In a recent study, predictors of postural control in patients with COPD were identified and MIP was found to be a significant predictor [25]. Impaired postural stability in patients with COPD has been shown to be associated with inspiratory muscle weakness and increased trunk muscle activity may limit the ability of the trunk to maintain static balance and increase the risk of falls [26]. Indeed, Yamada et al. reported that diaphragm movement during tidal breathing while standing was significantly higher and faster in patients with COPD compared to healthy subjects [27]. Our results showed that MIP was lower than in healthy subjects and it was only a significant determinant of static balance, whereas MEP was not correlated with either static or dynamic balance. Similarly, in the study in which static balance was evaluated with one-leg standing, a strong correlation was found with MIP, but no correlation was found with MEP [28]. Florian et al. found that improved MIP played a role in the enhancement in balance in patients with severe COPD in whom they provided inspiratory respiratory muscle training and thus revealed the relationship between MIP and balance [29]. Diaphragm contraction increasing intra-abdominal pressure and providing stability to the lower body during static postures is the most widely accepted theory that most clearly explains the direct relationship of MIP with static balance [30]. In our study, although the MEP value was lower compared to healthy controls, we found that the expiratory muscles could not be the determinant in either static or dynamic balance, which may be related to the fact that the expiratory muscles consist of muscle groups that are resistant to fatigue and have high endurance. This hypothesis is supported by Mesquita Montes et al., who showed that there was no difference between the abdominal muscle activities of patients with COPD and healthy controls during static and dynamic activities [31]. In addition, the potency of expiratory muscle metaboreflex has been reported to be lower and have a higher threshold compared to inspiratory muscle metaboreflex [32]. Considering the performance of the inspiratory and expiratory muscles required to maintain balance, the fact that expiratory muscles have physiologic properties that allow them to adapt easily may be another possible reason why our findings could not show any correlation between MEP and balance.
In a recent study in which postural control was assessed with PST and LOST, it was found that patients with COPD had worse results compared to healthy subjects and that impaired postural control was directly related to muscle strength [33]. Consistent with previous findings, the current results showed that peripheral muscle strength and functional capacity were related to static balance [19,23,34]. The frequent use of oxygen therapy and hospitalizations, high level of dyspnea, and female gender were identified as possible mechanisms impairing balance in the studies in which dynamic balance was found to be related to exercise capacity and peripheral muscle strength [20,35]. Glucocorticoids, which are more frequently used during acute exacerbation and also in the chronic period, may decrease protein synthesis through the down-regulation of IGF-1, increase leptin, and cause activation of skeletal muscle mitochondrial-mediated apoptotic signaling pathways [36]. Since an exacerbation in the last 8 weeks was an exclusion criterion in our study, steroid-based medications may not have caused a loss of muscle mass and strength in patients. In the present study, only static balance was found to be related to exercise capacity and peripheral muscle strength, whereas dynamic balance was not. This may be related to the fact that none of the patients used oxygen support; most of them had GOLD stage II and III (73.9%) mild- to moderate-severity disease, had a relatively low mMRC score, and a low percentage of them were female (21.7%). Current studies reported that respiratory and hip muscles showed higher activation during static conditions in patients with COPD [23,26]. An optimal upright posture requires proprioceptive control, and the diaphragm, an important inspiratory muscle, plays a major role in stabilizing the spine during static posture. Increased respiratory workload and inspiratory function during exercise may alter the proprioceptive signals sent from the diaphragm and result in incomplete trunk stabilization [37]. The finding that MIP and 6MWT distance were independent determinants of static balance in our study showed that increased respiratory workload in patients with COPD may play a role in impaired balance by causing a decrease in both primary respiratory muscle strength and functional capacity in accordance with the literature.

* Assigned task 1:
In the COPD balance passage, which respiratory pressure measure was not correlated with either static or dynamic balance?
* Assigned task 2:
Please extend the COPD balance passage, picking up right after its final sentence.

* Material provided:
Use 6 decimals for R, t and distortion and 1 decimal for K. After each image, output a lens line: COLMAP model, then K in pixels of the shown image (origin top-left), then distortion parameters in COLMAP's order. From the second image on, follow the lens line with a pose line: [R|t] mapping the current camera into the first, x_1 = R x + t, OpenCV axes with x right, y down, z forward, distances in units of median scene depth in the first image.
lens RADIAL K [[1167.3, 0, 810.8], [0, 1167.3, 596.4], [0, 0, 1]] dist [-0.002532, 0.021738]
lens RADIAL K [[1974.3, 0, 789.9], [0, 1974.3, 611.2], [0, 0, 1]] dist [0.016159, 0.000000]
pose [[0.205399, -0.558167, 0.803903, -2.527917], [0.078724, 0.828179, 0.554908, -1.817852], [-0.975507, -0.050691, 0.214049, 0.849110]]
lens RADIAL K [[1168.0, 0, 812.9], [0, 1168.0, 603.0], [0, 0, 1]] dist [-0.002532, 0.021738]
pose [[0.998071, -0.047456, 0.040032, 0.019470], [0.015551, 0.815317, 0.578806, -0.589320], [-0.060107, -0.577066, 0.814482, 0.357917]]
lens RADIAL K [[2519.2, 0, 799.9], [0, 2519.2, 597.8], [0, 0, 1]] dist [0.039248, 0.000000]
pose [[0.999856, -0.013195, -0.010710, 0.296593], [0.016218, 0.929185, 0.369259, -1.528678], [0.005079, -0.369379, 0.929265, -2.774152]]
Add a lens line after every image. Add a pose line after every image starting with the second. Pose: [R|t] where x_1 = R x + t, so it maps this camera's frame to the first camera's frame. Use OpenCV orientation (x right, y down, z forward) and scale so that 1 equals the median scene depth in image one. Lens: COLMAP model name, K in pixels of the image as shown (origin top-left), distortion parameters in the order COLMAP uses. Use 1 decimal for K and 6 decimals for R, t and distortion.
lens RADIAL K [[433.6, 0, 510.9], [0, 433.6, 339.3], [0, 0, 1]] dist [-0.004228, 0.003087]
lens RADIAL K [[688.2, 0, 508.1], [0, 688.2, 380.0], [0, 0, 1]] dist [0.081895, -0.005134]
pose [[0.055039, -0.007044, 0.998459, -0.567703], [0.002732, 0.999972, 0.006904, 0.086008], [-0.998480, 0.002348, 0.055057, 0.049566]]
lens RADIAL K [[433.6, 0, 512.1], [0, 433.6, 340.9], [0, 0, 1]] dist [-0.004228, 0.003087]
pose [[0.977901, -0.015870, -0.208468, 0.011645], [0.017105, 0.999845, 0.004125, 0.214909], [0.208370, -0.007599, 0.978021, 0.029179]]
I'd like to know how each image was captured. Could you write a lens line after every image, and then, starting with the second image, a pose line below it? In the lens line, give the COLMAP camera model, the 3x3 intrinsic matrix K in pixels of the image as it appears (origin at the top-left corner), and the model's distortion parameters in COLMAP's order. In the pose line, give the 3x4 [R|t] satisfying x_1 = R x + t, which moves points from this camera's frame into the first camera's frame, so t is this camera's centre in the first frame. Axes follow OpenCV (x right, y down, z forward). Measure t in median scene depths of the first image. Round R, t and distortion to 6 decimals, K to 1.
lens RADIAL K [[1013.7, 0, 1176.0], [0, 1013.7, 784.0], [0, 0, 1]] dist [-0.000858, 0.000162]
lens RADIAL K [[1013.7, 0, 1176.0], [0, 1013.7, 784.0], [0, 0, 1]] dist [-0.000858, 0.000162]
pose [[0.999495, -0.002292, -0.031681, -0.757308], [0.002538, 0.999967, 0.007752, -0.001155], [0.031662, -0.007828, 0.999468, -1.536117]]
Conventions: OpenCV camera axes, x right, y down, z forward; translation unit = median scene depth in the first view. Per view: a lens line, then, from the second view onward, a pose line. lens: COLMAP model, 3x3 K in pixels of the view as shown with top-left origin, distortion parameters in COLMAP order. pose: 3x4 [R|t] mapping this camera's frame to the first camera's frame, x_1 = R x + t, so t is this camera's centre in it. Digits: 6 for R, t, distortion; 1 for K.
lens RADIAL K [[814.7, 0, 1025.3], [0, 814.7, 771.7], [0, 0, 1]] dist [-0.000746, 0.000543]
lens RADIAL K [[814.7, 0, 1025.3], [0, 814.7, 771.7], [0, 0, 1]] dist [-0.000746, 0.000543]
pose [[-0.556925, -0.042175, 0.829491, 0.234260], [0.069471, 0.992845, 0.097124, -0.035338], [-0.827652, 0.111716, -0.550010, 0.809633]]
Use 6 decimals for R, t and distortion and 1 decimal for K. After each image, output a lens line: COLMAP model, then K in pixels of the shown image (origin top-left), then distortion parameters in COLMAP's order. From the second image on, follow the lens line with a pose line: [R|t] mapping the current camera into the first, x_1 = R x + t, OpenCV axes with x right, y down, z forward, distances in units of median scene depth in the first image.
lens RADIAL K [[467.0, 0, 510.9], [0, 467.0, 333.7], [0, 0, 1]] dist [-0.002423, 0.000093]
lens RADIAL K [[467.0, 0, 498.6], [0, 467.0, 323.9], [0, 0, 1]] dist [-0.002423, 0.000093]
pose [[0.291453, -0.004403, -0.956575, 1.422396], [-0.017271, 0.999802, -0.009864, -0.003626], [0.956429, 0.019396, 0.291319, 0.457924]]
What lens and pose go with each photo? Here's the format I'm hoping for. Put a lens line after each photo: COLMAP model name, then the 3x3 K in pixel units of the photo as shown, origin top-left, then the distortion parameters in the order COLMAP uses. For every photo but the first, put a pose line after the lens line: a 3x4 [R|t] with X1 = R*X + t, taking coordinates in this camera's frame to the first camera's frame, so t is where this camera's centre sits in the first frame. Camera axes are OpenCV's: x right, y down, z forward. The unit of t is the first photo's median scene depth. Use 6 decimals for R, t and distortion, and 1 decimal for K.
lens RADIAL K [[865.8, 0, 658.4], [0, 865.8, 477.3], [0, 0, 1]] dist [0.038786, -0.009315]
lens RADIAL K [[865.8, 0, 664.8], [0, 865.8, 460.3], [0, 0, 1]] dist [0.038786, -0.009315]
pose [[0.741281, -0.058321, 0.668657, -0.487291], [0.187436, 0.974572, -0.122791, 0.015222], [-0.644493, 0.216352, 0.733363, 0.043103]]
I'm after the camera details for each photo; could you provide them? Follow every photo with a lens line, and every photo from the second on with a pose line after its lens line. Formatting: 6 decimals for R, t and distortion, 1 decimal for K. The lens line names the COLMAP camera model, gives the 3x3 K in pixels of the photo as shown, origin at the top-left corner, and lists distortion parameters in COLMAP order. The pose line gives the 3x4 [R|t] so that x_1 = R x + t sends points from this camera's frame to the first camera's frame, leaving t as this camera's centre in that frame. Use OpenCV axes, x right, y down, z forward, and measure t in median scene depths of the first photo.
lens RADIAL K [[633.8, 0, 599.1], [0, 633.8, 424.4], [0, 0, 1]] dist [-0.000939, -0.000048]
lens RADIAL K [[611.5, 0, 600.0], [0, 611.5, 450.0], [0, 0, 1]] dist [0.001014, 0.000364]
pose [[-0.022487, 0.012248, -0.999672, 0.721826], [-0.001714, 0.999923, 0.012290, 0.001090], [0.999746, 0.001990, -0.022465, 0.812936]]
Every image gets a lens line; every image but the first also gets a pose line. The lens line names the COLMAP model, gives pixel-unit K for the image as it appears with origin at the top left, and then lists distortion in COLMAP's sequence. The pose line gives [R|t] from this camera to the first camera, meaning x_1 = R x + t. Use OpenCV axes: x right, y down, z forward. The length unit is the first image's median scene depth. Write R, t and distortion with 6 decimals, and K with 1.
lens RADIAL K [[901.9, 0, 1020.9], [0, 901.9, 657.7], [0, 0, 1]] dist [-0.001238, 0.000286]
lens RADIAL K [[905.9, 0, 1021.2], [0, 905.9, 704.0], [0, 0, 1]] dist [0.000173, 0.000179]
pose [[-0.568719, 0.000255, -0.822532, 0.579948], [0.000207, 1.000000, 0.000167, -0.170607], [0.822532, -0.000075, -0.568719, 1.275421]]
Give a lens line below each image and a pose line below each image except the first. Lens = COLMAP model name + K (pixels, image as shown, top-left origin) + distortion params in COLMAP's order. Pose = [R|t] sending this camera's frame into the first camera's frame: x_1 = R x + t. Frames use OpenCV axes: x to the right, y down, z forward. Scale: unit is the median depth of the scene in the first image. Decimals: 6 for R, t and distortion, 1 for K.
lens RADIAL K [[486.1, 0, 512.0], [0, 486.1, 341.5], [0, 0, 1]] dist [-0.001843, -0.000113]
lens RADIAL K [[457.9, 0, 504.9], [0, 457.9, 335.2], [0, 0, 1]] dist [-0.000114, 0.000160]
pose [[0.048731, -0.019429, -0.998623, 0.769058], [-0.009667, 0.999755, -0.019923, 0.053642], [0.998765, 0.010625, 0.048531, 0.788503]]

* Response area 1:
MEP was not correlated with either static or dynamic balance.

* Response area 2:
Mild cognitive impairment is described as a clinical condition where there is a noticeable decrease in cognitive function beyond what is typical for a person’s age and level of education, yet it is not sufficiently severe to disrupt their activities of daily living [38]. Studies indicate that the level of cognitive impairment is increased in patients with COPD, especially those who have severe hypoxemia and require prolonged oxygen therapy [39]. Our results showed that while there was no significant difference in MoCA scores between the groups, there was mild cognitive impairment in both groups. Crişan et al. found that only patients with acute exacerbation of COPD had lower cognitive function than healthy controls and patients with stable COPD and stated that the inflammatory response during acute exacerbation may impair cognition [9]. The patients included in this study were also stable, did not use oxygen support, and had a relatively high rate of mild to moderate disease. Likewise, Van Hove et al. stated that the cognitive abilities of patients with COPD were not lower than healthy controls; in addition, they could not find a relationship between balance and cognitive function [8]. A scoping review has shown that cognitive capacity is reduced in older adults with COPD and that this reduction may be related with balance and peripheral muscle strength [40]. Although there are studies showing a relationship between cognitive function and balance [10,20], there are also studies presenting no relationship [8,41]. Therefore, this issue is still controversial and the number of studies is limited. In view of all, no relation was found in stable, mild to moderate, and relatively young patients, we may hypothesize that only in the presence of acute exacerbation and severe systemic inflammation can cognitive function deterioration reach a point where it creates balance impairment [42]. Given that the patients included in the present study were stable, relatively young, and had a similar level of cognitive function to the healthy subjects, this may explain why MoCA is not a determinant of balance.
The present study has certain limitations: Although the sample size was sufficient to detect differences between patients and healthy subjects in terms of balance-related factors, it might not have had enough statistical power when investigating the relationship between balance and its related factors. Another limitation is the relatively young age of the participants (64 years), even though we know that balance distribution has been strongly correlated with older age [7]. Considering the direct relationship between falls and balance and morbimortality in patients with COPD, the other important limitation is that the risk of falls could not be assessed. In addition, the fact that the patients included in our study were in moderate to severe stages of COPD limits the generalizability of our results for patients in mild and very severe stages. Finally, this study is limited by the lack of additional factors possibly related to balance in patients with COPD that were assessed, such as body composition, level of proprioception, and physical activity.
5. Conclusions
It has been reported that balance in patients with COPD is largely assessed with practical clinical tests, but assessments with laboratory-based sensitive and specific tests are insufficient [3]. The Biodex Balance System is a valid, reliable, and objective method to assess static and dynamic balance in older subjects [11]. To the best of our knowledge, this study is the first study in which balance in patients with COPD was assessed with a specific test and compared with healthy patients, and its relationship with the variables that may have the most association was investigated. The results of the present study indicate that the determinants of static balance patients with COPD are the maximum inspiratory pressure, knee extensor strength, and 6 min walking test distance, while dynamic balance could not be related to any variable. Additionally, this study revealed that balance is impaired in adults with COPD, even if compared with age- and comorbidity-matched healthy subjects. Therefore, for the management of the disease and reduction in falls in patients with COPD, we recommend including postural stability and static balance assessment and training of related variables in pulmonary rehabilitation.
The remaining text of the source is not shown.